Authors, researchers and generally creators of works are identified in the world wide web by many different PID systems, depending on the service they are using. The most commonly used persistent identifiers (PIDs) for people are the following:

arXiv Author Identifiers

arXiv seeks to accurately identify and disambiguate all authors of all articles in their archive. Since 2005, arXiv has used authority records that link user accounts with preprints. Since 2009, public author identifiers are offered once a user publishes their authored articles in arXiv for use in other services. arXiv allows users to link their ORCID iD with their arXiv authority records.

Google Scholar Profiles

Google Scholar offers author profile pages for the identification and disambiguation of publications by a certain author. Users can create their own profile in order to track citations to their works and get additional metrics such as the h-index and the i-10 index.

LinkedIn

LinkedIn uses internal identifiers for profile pages to solve the name ambiguity problem. The ORCID iD can be added to LinkedIn profiles.

ORCID iD

The 'Open Researcher and Contributor ID' (ORCID iD) is a type of PID that is compatible with the 'International Standard Name Identifier' (ISNI). ORCID iDs were designed specifically for the research community. They are issued without cost by the open, non-profit, community-driven organization 'ORCID'.

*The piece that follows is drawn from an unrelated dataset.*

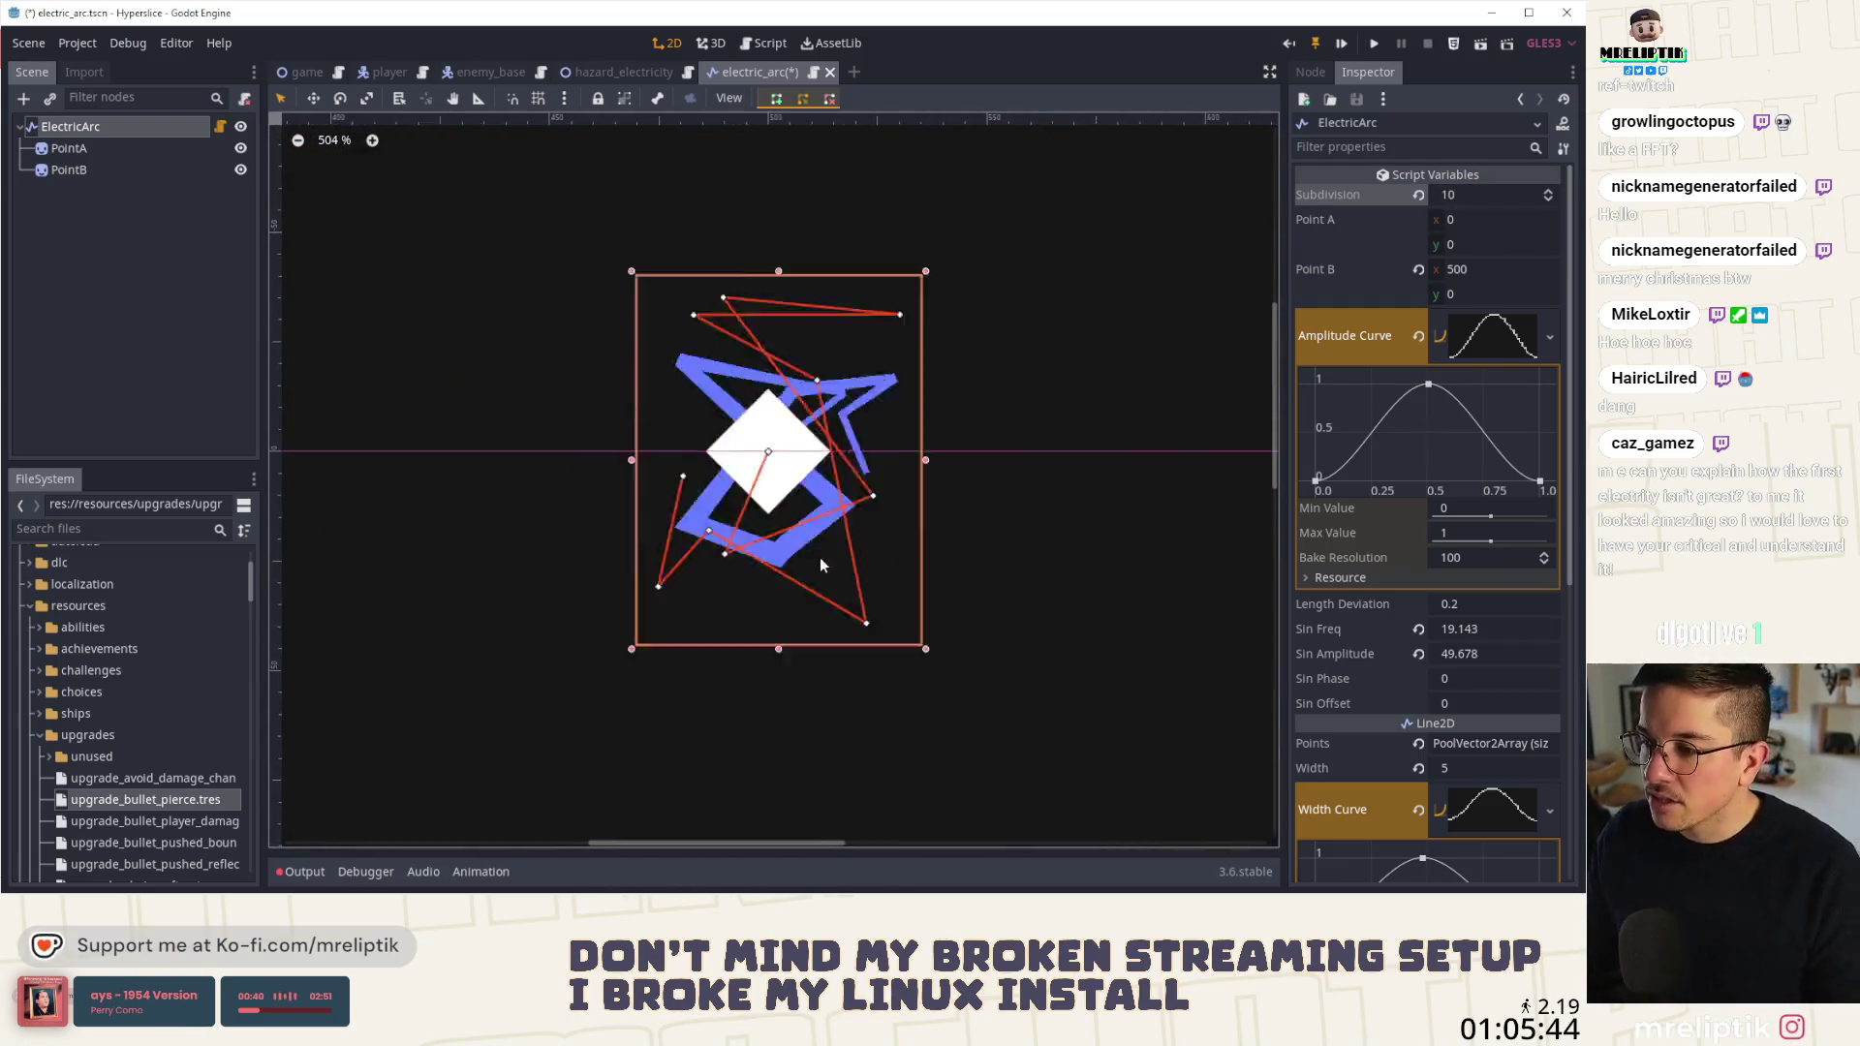
scroll(677, 327, down, 1)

ORCID (Open Researcher and Contributor ID) is a non-profit organization supported by a global community of organizational members, including research organizations, publishers, funders, professional associations, and other stakeholders in the research ecosystem.

Researchers registered with an ORCID iD can use the ORCID registry’s transparent linking mechanism to pull in data from other PID platforms such as arXiv, INSPIRE, Crossref, DataCite and Zenodo to create their own verifiable research profile. Publications, funding bodies, websites, datasets etc. can be added automatically to the researcher’s profile if the ORCID iD was used.

ORCID provides an API to support system-to-system communication and authentication. The many relationships identified through the ORCiD registry result in a more satisfactory discovery process for those seeking research findings, as well as more efficient distribution of research funding and stronger collaboration within the research community.

In addition, ORCID is closely connected to other platforms and services such as INSPIRE and Zenodo, which helps you to save time and reduce the number of accounts and passwords to be remembered.

You can also use it for manuscript submissions to most of the major publishers. This means that you are able to access those platforms with your CERN credentials, since you can link your ORCID account with your CERN login.

For LHC papers in particular, the ORCID iDentifiers are being added to the XML list of authors included in the arXiv submission, automatically extracted on INSPIRE, and therefore improve the identification of individual authors in the collaboration.

It is finally important to keep in mind that several CERN member states now require that researchers provide an ORCID record in the framework of their national research assessment system.

See how to get an ORCID

ResearcherID

The citation database Web of Science offers their own author identification service to ensure that publications are correctly attributed to authors across Web of Science collections. The ResearcherID is used to aggregate publications and track citations of a specific author. The identifier can be used with services like Publons.